Go through the data and copy each line where the word "lines" shows up.

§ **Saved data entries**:
##########

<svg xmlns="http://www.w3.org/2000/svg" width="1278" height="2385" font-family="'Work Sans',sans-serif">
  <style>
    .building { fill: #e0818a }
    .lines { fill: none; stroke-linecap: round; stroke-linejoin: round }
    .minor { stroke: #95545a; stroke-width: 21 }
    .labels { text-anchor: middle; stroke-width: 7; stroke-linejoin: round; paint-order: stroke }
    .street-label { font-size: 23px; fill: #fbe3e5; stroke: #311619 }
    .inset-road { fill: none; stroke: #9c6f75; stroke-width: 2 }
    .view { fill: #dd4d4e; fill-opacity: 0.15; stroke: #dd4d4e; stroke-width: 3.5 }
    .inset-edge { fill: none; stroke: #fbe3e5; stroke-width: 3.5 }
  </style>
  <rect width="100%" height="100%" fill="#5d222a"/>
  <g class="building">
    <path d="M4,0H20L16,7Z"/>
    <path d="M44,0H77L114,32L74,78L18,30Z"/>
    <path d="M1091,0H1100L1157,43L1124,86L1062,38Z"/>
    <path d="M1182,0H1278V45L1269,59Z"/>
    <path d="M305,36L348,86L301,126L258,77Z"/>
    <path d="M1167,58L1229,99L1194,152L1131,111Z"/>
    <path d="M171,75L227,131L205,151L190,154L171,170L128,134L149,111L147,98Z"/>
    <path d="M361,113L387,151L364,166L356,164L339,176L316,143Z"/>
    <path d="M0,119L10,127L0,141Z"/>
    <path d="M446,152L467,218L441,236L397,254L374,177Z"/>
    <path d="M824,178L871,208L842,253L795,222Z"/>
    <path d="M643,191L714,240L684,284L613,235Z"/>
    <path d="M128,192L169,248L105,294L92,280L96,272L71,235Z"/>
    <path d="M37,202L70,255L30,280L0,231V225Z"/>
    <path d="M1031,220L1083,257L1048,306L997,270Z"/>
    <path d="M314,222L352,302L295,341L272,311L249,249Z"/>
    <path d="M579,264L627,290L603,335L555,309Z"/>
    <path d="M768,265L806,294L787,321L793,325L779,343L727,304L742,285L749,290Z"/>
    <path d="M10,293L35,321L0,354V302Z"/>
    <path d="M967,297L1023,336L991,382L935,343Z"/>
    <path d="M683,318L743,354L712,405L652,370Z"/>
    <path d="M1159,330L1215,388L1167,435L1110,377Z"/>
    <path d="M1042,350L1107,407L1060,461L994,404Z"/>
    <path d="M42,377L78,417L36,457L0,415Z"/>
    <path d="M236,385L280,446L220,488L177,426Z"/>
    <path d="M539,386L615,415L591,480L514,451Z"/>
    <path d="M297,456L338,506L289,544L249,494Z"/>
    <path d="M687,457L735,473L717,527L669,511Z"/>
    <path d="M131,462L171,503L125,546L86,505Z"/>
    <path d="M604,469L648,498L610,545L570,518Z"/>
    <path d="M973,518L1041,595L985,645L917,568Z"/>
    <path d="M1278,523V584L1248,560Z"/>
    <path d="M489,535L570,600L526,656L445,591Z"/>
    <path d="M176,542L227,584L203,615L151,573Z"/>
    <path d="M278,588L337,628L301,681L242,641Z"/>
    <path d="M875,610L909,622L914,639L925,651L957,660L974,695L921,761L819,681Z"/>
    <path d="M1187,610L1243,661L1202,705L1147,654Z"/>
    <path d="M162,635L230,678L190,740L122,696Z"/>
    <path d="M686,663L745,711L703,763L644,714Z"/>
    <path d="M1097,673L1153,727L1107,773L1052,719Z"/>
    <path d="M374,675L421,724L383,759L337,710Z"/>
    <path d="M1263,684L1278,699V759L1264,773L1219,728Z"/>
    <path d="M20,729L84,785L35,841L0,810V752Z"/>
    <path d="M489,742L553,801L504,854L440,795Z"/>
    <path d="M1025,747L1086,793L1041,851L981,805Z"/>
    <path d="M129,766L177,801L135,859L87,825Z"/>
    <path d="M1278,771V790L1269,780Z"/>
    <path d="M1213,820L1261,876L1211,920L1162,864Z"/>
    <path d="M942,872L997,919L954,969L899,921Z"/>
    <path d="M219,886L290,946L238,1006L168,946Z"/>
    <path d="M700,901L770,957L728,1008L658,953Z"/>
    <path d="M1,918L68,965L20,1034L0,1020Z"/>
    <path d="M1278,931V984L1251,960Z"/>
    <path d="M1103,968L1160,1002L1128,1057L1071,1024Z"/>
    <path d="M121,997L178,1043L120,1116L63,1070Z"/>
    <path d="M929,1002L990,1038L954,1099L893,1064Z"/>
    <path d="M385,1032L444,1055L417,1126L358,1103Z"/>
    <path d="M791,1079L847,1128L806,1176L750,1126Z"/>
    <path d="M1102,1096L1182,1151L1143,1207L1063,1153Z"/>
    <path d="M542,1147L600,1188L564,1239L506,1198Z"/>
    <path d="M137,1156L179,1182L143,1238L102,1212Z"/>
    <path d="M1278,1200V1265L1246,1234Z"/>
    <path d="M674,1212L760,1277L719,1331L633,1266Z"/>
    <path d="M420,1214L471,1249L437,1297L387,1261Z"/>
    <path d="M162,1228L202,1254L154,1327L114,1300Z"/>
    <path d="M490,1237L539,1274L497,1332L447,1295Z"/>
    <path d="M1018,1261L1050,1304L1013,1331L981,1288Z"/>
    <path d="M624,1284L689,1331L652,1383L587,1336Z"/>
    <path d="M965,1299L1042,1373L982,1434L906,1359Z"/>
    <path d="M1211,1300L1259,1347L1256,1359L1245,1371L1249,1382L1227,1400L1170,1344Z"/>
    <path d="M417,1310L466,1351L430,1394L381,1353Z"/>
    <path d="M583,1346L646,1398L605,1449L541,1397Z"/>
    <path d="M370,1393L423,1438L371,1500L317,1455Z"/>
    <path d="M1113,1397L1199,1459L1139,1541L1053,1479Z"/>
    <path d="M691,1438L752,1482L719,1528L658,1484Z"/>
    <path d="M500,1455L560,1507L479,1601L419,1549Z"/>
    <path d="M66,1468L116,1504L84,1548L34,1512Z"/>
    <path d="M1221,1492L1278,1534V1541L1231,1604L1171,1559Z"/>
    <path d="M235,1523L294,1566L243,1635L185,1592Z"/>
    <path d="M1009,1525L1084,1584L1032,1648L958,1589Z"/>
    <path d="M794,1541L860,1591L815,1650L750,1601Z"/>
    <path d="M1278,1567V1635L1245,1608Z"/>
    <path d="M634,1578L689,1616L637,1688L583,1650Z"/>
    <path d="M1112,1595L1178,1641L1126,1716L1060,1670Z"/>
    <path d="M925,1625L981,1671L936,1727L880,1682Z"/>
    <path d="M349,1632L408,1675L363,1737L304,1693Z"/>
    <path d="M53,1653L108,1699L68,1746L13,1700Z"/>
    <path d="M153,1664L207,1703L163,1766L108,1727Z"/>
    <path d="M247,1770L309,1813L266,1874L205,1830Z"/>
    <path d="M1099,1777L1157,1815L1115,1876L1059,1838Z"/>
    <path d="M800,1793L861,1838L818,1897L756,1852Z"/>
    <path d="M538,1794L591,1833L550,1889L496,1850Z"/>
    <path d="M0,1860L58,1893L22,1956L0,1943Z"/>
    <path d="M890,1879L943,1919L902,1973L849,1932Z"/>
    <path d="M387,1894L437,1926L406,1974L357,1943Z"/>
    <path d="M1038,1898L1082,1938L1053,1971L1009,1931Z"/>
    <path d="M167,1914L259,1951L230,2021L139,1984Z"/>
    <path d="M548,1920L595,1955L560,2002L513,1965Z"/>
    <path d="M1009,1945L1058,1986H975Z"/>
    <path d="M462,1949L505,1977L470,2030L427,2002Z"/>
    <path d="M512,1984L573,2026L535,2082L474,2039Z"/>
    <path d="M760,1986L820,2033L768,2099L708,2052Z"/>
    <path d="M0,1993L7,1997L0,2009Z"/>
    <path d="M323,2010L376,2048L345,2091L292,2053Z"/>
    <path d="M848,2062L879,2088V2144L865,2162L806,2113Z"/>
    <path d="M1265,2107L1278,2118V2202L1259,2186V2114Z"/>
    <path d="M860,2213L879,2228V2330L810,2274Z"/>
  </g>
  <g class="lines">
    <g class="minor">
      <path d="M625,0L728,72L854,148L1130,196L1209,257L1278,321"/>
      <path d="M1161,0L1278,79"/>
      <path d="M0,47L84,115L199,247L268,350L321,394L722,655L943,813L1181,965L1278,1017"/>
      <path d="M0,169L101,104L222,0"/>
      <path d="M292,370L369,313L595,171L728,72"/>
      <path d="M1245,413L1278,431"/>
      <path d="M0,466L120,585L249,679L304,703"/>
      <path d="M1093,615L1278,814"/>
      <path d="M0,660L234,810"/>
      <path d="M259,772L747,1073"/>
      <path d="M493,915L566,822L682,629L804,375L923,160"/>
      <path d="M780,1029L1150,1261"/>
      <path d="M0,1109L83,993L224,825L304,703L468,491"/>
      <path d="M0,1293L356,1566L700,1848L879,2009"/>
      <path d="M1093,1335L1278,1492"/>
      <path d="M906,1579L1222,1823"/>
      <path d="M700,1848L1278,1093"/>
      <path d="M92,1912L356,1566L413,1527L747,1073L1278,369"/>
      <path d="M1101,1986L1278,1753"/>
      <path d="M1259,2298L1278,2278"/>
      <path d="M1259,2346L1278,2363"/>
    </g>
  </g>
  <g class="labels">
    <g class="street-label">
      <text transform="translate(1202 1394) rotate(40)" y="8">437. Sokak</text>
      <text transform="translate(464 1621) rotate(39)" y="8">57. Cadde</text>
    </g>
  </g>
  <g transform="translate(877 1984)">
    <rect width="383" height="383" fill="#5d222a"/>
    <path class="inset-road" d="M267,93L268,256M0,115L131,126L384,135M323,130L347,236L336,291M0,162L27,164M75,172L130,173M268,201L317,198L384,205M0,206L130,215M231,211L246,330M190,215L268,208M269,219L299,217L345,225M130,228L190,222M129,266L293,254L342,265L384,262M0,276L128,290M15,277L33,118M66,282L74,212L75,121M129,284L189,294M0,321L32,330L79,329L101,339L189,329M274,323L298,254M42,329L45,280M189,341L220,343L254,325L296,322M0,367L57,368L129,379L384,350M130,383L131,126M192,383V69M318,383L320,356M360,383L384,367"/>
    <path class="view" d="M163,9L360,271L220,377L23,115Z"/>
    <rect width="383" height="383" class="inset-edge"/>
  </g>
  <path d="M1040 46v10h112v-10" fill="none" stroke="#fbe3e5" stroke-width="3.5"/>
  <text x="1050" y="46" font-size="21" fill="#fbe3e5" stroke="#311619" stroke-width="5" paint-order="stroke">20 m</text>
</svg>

##########

§ **Answer space**:
    .lines { fill: none; stroke-linecap: round; stroke-linejoin: round }
  <g class="lines">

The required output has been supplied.